Temurah 26a-b – Confusing statements regarding temurah

While the Mishnah that was discussed on yesterday’s daf (=page) focused on someone who makes simultaneous statements sanctifying a pregnant animal and it embryo, the following Mishnah presents a case where the owner of two sanctified animals – an olah (burnt offering) and a shelamim (peace offering) – tries to switch one (or both) of them by means of temurah.
According to the Mishnah, Rabbi Meir says that in such a case, where a single animal is positioned to replace one of the sanctified animals, and the person says “this animal should switch the olah, should switch the shelamim,” we accept his first statement and the animal becomes an olahRabbi Yose says that if he really intended for the animal to switch both, recognizing the fact that a person cannot say both things simultaneously we give the new animal the status of half-olah, half-shelamim. Since such an animal cannot be sacrificed, we wait until it develops a blemish that would render it unfit for sacrifice. At that time, when halakhah allows it to be redeemed, we will require that the owner redeem it and with half of the proceeds purchase an olah and with the other half purchase a shelamim. If, however, he changed his mind when he made his second statement (“this animal should switch the shelamim“), then only the first statement is meaningful, and the animal will become an olah.
Rabbi Yitzhak b’Rabbi Yose quotes Rabbi Yohanan as teaching that all would agree to the principle of tefos lashon rishon– accept the first statement – so if the person said “this animal should switch the olah, and then it should switch the shelamim,” even Rabbi Yose would rule like Rabbi Meir.

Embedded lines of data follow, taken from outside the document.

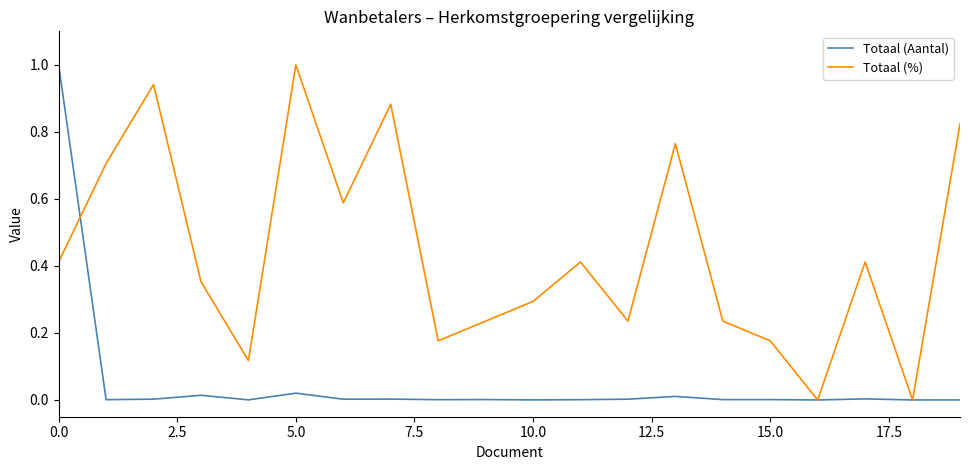

List the series in order of their overall mean, highest first.

Totaal (%), Totaal (Aantal)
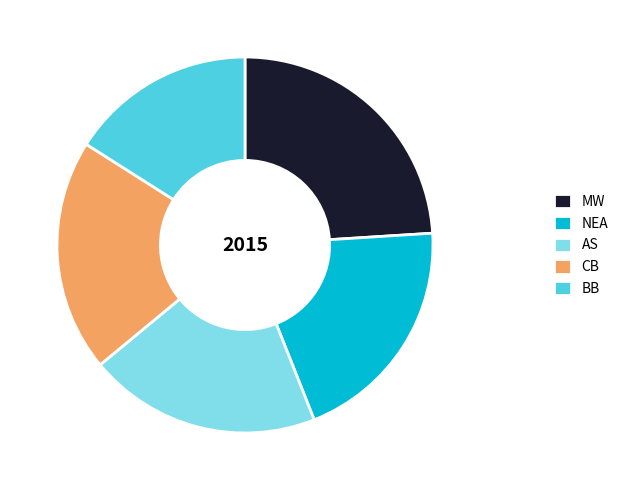

Which category has the biggest portion of the pie?

MW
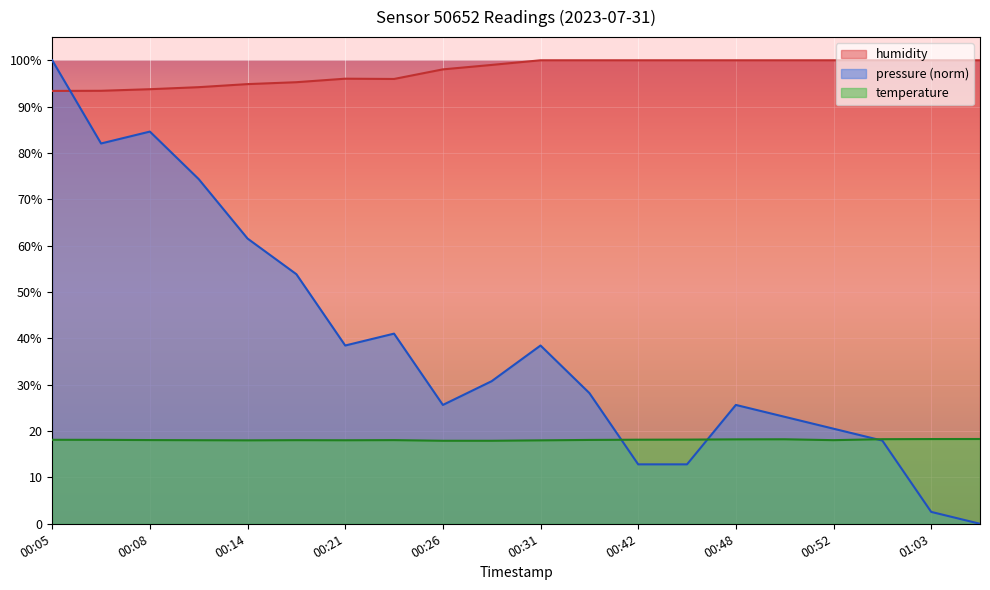

True or false: pressure has a value of 12.8 at 00:31.

False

It should be noted that when this Mishnah is discussed in Massekhet Zevahim (30b) the Gemara does not raise tefos lashon rishon as significant, and, indeed, appears to assume that the principle is rejected by both Rabbi Meir and Rabbi Yose. The assumption of that Gemara is that they differ on how to understand the intention of the person who is making these statements and the subjective question of whether or not the person changed his mind.